Abstract

With the aging of our society comes a rising number of elderly patients with progressive degeneration of the spine associated with synovial cysts. Surgical treatment may be particularly challenging in elderly patients because of comorbidities. Patients treated in our department between 1999 and 2014 for spinal synovial cysts were screened. The 28 patients ≥75 years old were classified as elderly and were compared with 96 patients 50-74 years old. No patient underwent fusion as part of cyst resection. Despite a significantly higher frequency of muscle reflex changes in elderly patients at presentation, symptoms, cyst levels, rate of complications, and surgical method were not different between groups. Cyst adherence to the dura and subtotal resection were observed significantly more often in the elderly group (18% vs. 3%; P < 0.05).

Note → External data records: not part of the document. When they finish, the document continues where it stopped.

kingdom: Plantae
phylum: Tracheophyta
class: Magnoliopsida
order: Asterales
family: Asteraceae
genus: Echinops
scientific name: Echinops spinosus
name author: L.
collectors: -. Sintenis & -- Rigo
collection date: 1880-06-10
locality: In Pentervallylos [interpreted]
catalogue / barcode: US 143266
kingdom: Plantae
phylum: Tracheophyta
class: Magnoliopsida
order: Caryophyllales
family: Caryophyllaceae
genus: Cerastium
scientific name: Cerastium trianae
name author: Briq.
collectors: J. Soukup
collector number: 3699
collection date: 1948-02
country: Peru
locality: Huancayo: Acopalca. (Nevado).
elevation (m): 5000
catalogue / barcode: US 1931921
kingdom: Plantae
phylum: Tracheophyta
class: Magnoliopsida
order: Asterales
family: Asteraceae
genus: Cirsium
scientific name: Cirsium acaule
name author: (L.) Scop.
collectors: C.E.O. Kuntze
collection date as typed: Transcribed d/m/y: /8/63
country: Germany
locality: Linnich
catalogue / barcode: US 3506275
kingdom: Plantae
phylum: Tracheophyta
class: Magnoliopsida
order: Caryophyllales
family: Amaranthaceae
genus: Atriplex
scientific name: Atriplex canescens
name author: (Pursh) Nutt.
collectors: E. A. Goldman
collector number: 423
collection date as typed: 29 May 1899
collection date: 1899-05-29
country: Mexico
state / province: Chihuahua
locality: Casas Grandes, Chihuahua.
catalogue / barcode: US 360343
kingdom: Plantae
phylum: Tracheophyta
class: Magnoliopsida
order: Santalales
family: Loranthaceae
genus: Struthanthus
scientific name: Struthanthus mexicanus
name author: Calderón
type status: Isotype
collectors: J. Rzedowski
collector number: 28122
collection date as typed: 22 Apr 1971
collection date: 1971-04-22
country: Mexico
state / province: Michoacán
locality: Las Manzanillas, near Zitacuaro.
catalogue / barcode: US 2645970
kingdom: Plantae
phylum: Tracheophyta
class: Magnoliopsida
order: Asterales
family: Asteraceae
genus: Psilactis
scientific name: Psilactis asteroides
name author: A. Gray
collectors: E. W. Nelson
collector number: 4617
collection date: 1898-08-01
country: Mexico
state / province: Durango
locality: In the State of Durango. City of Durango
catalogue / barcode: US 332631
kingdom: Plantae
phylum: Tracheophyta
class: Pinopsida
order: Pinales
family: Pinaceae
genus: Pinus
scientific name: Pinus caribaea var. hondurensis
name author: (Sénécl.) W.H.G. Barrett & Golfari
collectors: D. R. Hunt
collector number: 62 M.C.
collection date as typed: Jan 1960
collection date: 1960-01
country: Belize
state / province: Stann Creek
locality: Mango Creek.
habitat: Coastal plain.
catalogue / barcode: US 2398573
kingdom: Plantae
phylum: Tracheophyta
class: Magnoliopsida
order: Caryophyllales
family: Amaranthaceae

Outcome according to the Oswestry Disability Index was classified as no disability or minimal disability in 85% of the elderly group and in 82% of the control group. Recurrent cyst and delayed fusion rates were lower in the elderly group (4% and 4%) compared with the control group (7% and 8%). The clinical course of elderly patients with surgical treatment of spinal synovial cysts did not differ compared with younger patients. Good or excellent results could be achieved and persisted for a long time in most cases. Fusion should be performed only in cases of severe instability. Nonaggressive cyst removal in cases of dural attachment enables low cerebrospinal fluid fistula rates without increasing cyst recurrence rates.